“Não quero ter razão, quero apenas ser feliz”, disse em voz alta o senhor com braço enfaixado, deitado na cama, lembrando do tombo que levou ao ter sua carteira furtada no centro da cidade. Ele procurou a polícia, mas como era “apenas uma carteira com pouco dinheiro” e o tempo de espera para o procedimento era alto, recomendaram fazer um “BO online”, pois não houve agressão física ou grave ameaça. Ele gostaria de ter ido ao banco de lata-velha, mas o carro está “apreendido” e só vão devolvê-lo se o IPVA, as duas multas por conduzir acima da velocidade de 40km/h e o custo do pátio forem pagos.
“Podia ter sido pior”, pensou enquanto esperava atendimento no pronto-socorro puído. Aguardou seis horas para ser atendido. A senhora gorda da triagem, que mal olhou no seu rosto, anotou os dados na ficha, mas acabou esquecendo de colocar a folha na caixinha do atendimento. Por sorte, a mocinha magra, que acabara de passar no concurso público, encontrou a guia perto das revistas de fofoca da supervisora. “Levanta o braço. Abaixa o braço, agora abre e fecha a mão…”, disse o médico antes de passar uma receita com analgésicos e anti-inflamatórios que estavam em falta na farmácia do hospital. “Volta semana que vêm, a gente vê se consegue agendar o raio-x, se não parar de doer.”
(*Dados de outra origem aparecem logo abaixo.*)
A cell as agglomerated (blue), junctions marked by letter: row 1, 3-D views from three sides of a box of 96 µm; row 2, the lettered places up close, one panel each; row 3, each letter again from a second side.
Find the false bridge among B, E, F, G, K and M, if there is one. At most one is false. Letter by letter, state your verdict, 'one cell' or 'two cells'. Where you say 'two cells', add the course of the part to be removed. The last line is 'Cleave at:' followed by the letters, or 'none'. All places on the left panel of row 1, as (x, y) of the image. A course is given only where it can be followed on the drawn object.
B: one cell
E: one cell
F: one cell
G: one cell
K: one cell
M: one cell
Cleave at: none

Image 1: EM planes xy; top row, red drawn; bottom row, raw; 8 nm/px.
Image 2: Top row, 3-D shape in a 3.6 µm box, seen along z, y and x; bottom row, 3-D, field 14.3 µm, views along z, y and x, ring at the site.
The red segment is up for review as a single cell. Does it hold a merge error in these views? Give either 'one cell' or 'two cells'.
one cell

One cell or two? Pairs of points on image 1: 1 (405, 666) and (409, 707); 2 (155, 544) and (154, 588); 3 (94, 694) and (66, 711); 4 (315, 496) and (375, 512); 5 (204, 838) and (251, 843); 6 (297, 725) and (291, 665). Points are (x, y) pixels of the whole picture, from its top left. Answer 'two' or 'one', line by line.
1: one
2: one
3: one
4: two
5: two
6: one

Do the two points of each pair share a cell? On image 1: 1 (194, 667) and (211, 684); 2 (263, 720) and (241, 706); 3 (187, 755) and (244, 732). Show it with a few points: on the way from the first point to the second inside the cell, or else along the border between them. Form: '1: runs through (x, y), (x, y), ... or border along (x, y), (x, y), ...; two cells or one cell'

Mas dói, dói bastante. E não é apenas o braço, é alguma coisa dentro do peito, que faz as costas arquearem, principalmente quando ele tenta olhar para frente. Seria bom dormir agora porque “ficar com a cabeça cheia de ideias não leva a lugar nenhum, não é mesmo?”. Ficaria mais fácil pegar no sono se o vizinho desligasse o “batidão”, que toca no último volume, mas é melhor ignorar, “não ligar”. Na última vez que ele reclamou das latas de cerveja, bitucas de cigarro, pinos de plástico e da camisinha que apareceu no seu quintal, voltou para casa com o olho roxo.
Em breve chegará o primeiro domingo de outubro e ele irá acordar bem cedo para evitar a fila da seção eleitoral. Nem mesmo depois de meio século, ele deixaria de exerceu seu “direito” de votar antes do meio-dia. Quem sabe não é dessa vez que um “político honesto” ajuda a melhorar as coisas, não é mesmo?